++++ Extracted data ++++

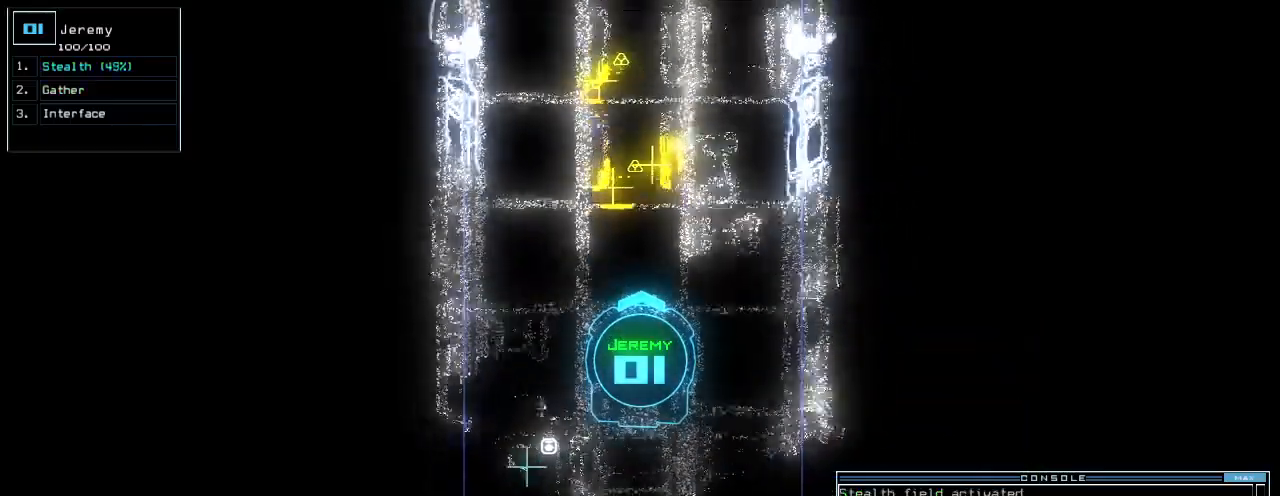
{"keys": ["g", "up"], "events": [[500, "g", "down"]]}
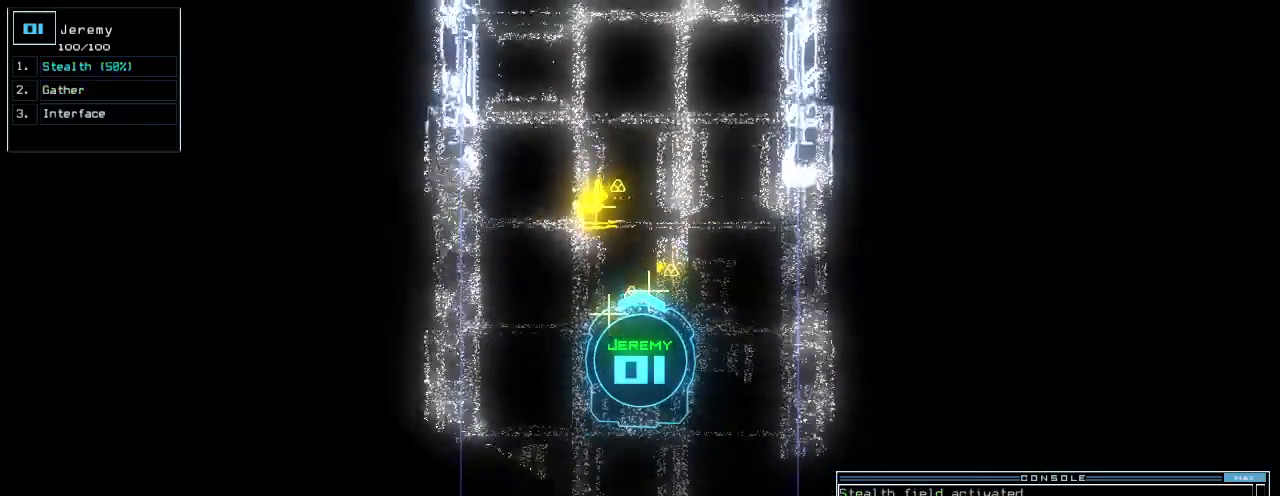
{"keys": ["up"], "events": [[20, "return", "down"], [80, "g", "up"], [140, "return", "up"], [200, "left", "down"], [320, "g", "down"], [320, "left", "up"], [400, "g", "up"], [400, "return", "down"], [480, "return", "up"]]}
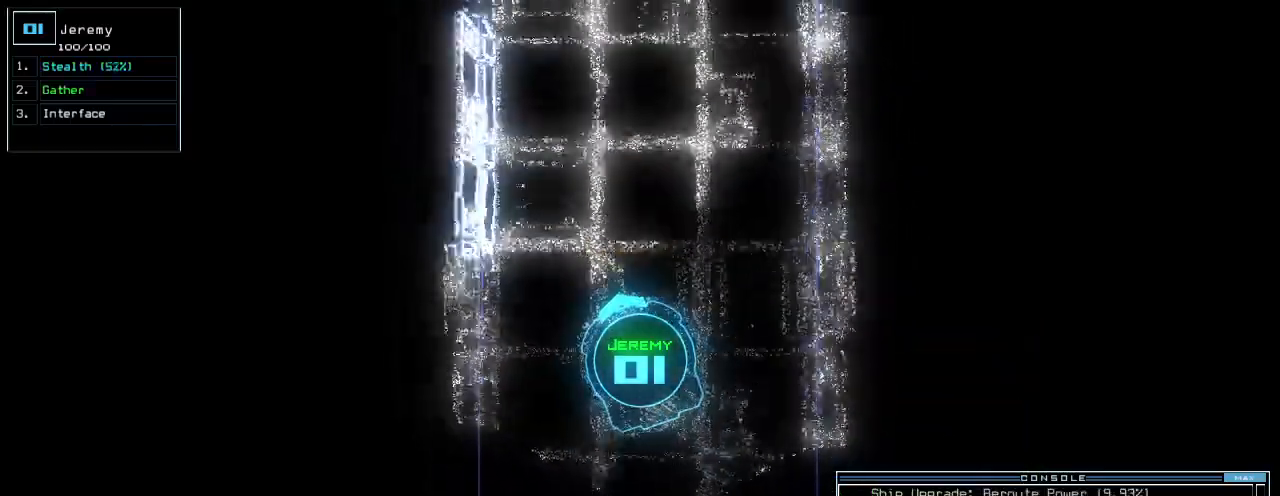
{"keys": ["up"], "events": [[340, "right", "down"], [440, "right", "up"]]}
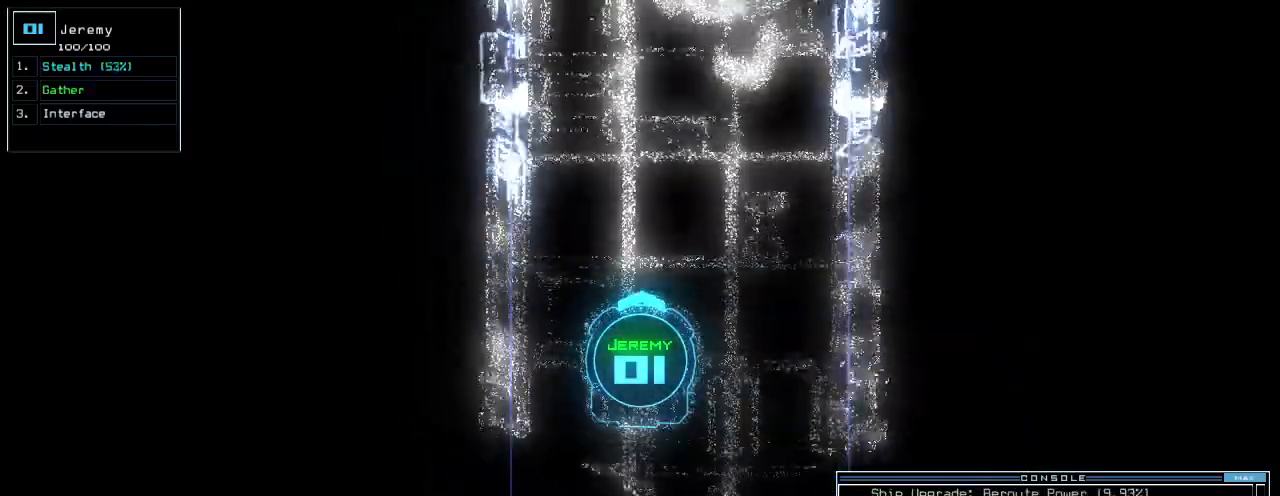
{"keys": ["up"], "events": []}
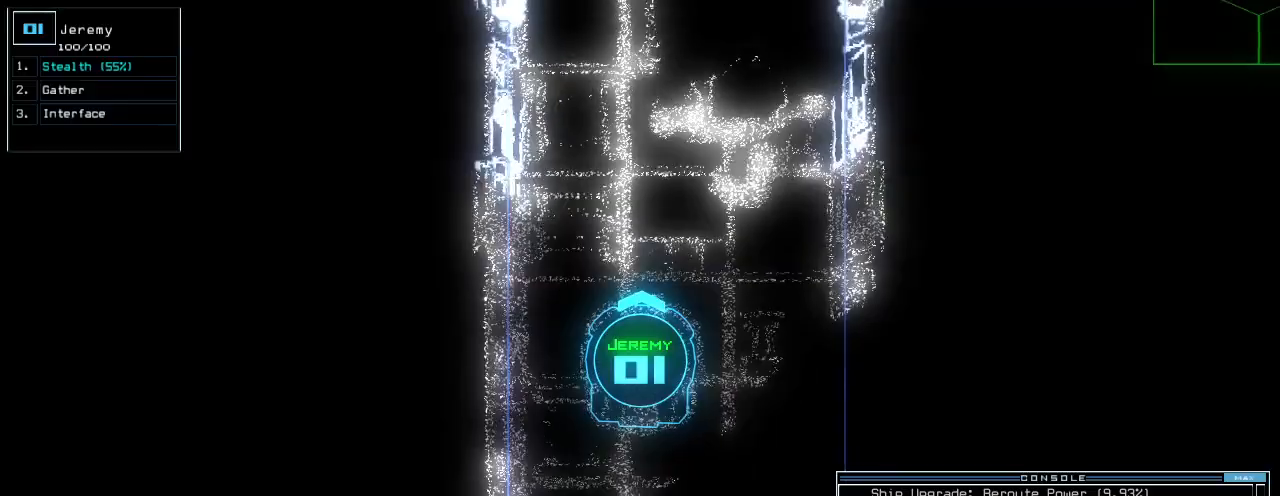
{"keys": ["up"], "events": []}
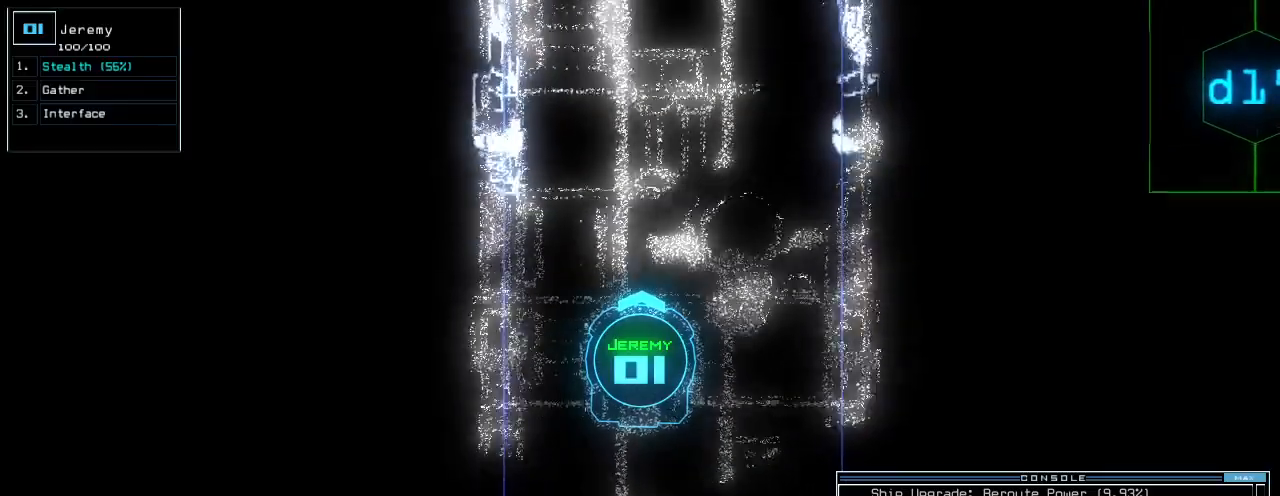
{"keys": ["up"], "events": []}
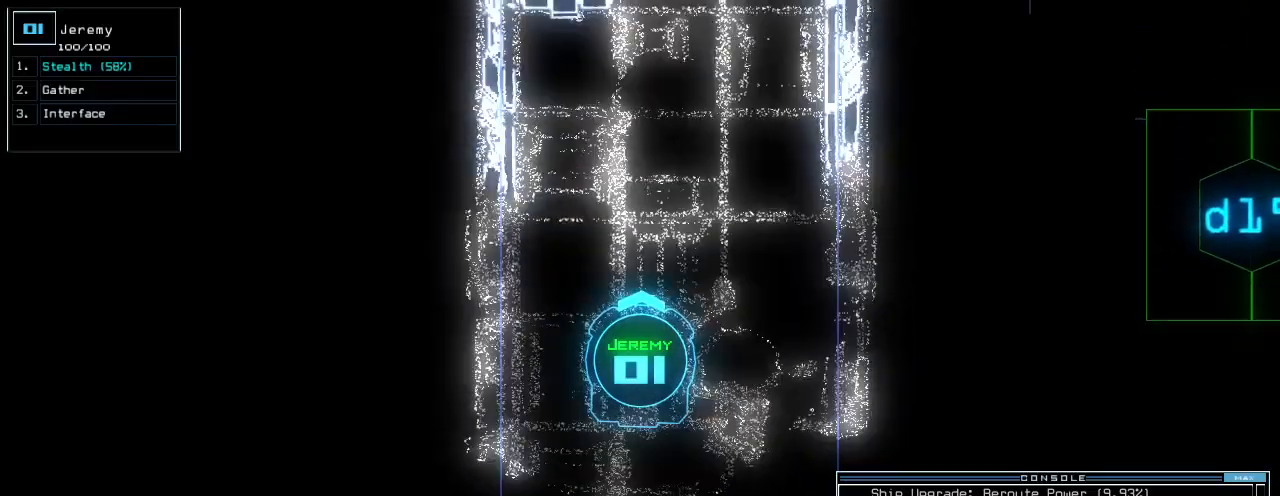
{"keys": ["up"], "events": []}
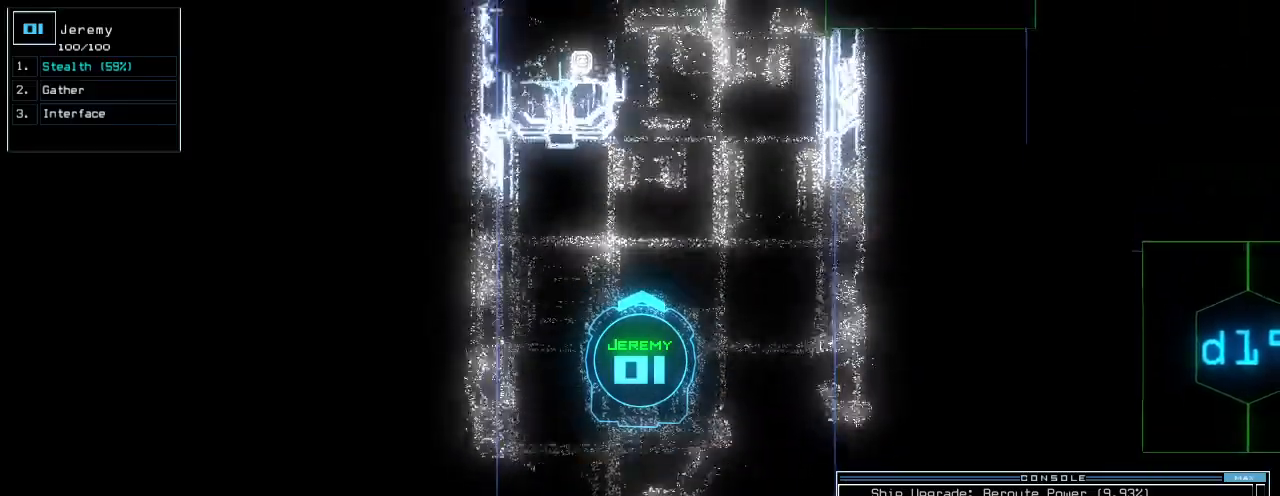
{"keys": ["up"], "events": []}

++++

Directions: Every line of the data above that includes "down" should be listed.

Exercise result:
{"keys": ["g", "up"], "events": [[500, "g", "down"]]}
{"keys": ["up"], "events": [[20, "return", "down"], [80, "g", "up"], [140, "return", "up"], [200, "left", "down"], [320, "g", "down"], [320, "left", "up"], [400, "g", "up"], [400, "return", "down"], [480, "return", "up"]]}
{"keys": ["up"], "events": [[340, "right", "down"], [440, "right", "up"]]}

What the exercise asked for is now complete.